> To do
After locating the line that contains "fx_px: 3498" in the records below, write out exactly that line and each line after it through the one that contains "f_number: 1.4", and nothing else.

> Records for this task
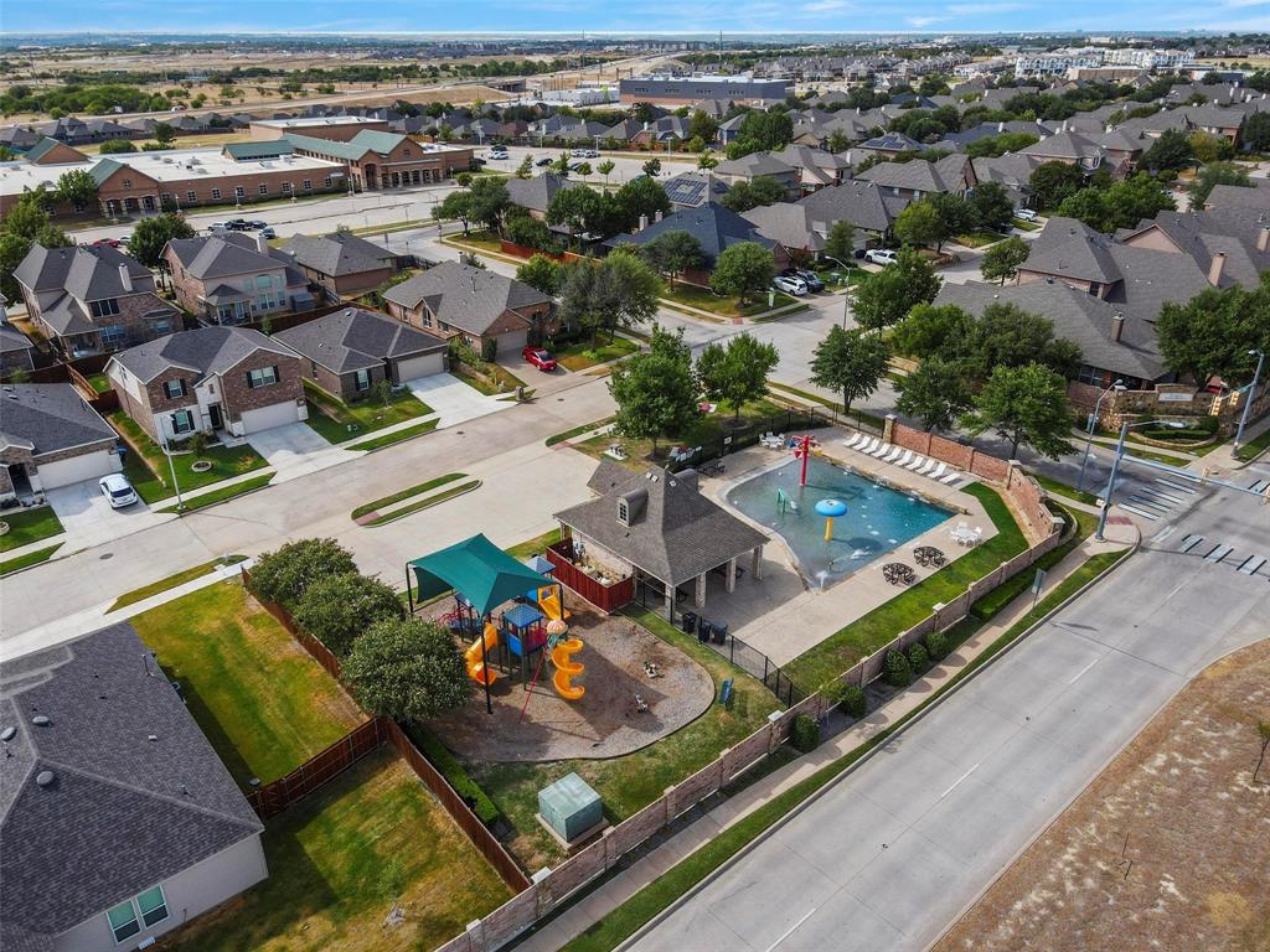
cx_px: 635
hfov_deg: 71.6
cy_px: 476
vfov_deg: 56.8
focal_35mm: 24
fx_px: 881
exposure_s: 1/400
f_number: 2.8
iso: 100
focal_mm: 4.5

---

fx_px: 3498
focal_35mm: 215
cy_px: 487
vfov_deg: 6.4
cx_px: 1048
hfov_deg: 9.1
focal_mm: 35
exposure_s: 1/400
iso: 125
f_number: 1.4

> Your response
fx_px: 3498
focal_35mm: 215
cy_px: 487
vfov_deg: 6.4
cx_px: 1048
hfov_deg: 9.1
focal_mm: 35
exposure_s: 1/400
iso: 125
f_number: 1.4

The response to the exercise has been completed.